Patients with severe positional symptoms due to airway or cardiovascular compression cannot be safely given induction of general anaesthesia, even with maintenance of spontaneous ventilation, unless an alternative technique to maintain oxygenation or circulation (extracorporeal membrane oxygenation or cardiopulmonary bypass) has been established.” Alternate mode of oxygenation usually provided by a femoro-femoral bypass instituted under local anaesthesia [3-6].

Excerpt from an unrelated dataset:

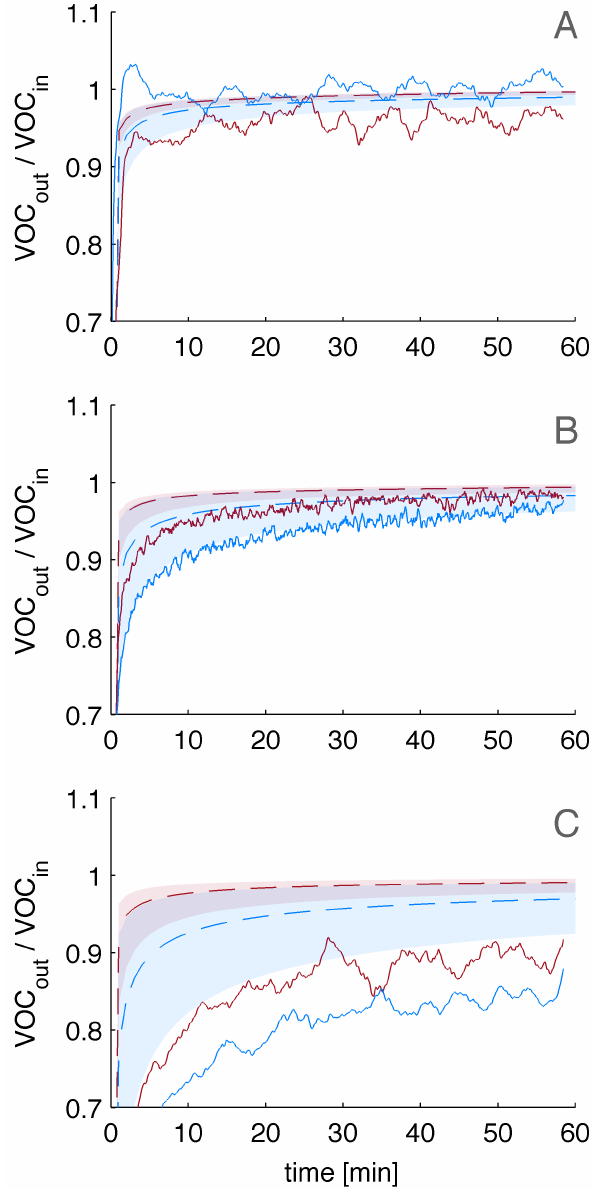
Fig. 3. Experimental recovery profiles (solid lines) of methanol (blue) and acetone (red) at different temperatures ( (A) 263K, (B) 243K, (C) 223K) in snow-maker snow. Also shown are results from numerical simulations of the recovery (dashed line) with uncertain- ties (shaded area), where the air–water partitioning (Henry’s law coefficient) was used to parameterize the effective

In case of cystic mediastinal masses preoperative image guided aspiration is advisable to minimise compressive symptoms and in case of neoplastic mediastinal masses, empirical chemotherapy may be instituted. Empirical chemotherapy doesn’t affect tissue biopsy and histopathology findings, if biopsy sample is taken within seventy two hours of chemotherapy. The process of acquiring pathological tissue for biopsy is another anaesthetic challenge. If a patient with mediastinal mass is posted for a diagnostic biopsy, the authors insist on regional anesthesia technique. However, it may be assisted by cautious use of sedation, either with inhalation anesthetics (preferably sevoflurane)  or intravenous short acting agents (such as Dexmeditomedine infusion or titrated dose of propofol-ketamine). The rationality behind this technique is biopsy comes with all the deleterious effects of anaesthesia on the airways and great vessels (compressive effects due to the anterior mediastinal mass); and adding to the trouble the mediastinal mass remains in situ after the biopsy procedure is over, making the postoperative period stormy and risk prone.
Adequate imaging must be done to quantify the extent of compressive effects and the effective airway available for oxygenation and plan strategies as per the findings of the images obtained. Therefore a systemic and algorithmic approach, proper risk stratification quantified by adequate imaging and using extracorporeal circulation for establishment of oxygenation electively in selective cases and not as an rescue option or standby can minimise anaesthesia and surgery related complications in paediatric anterior mediastinal masses.
The author acknowledges his sincere thanks to Professor Anupam Goswami, Head of the Department of Cardiac anaesthesiology, Institute of Postgraduate Medical education & Research ,Kolkata for providing invaluable suggestions and ideas in structuring this editorial.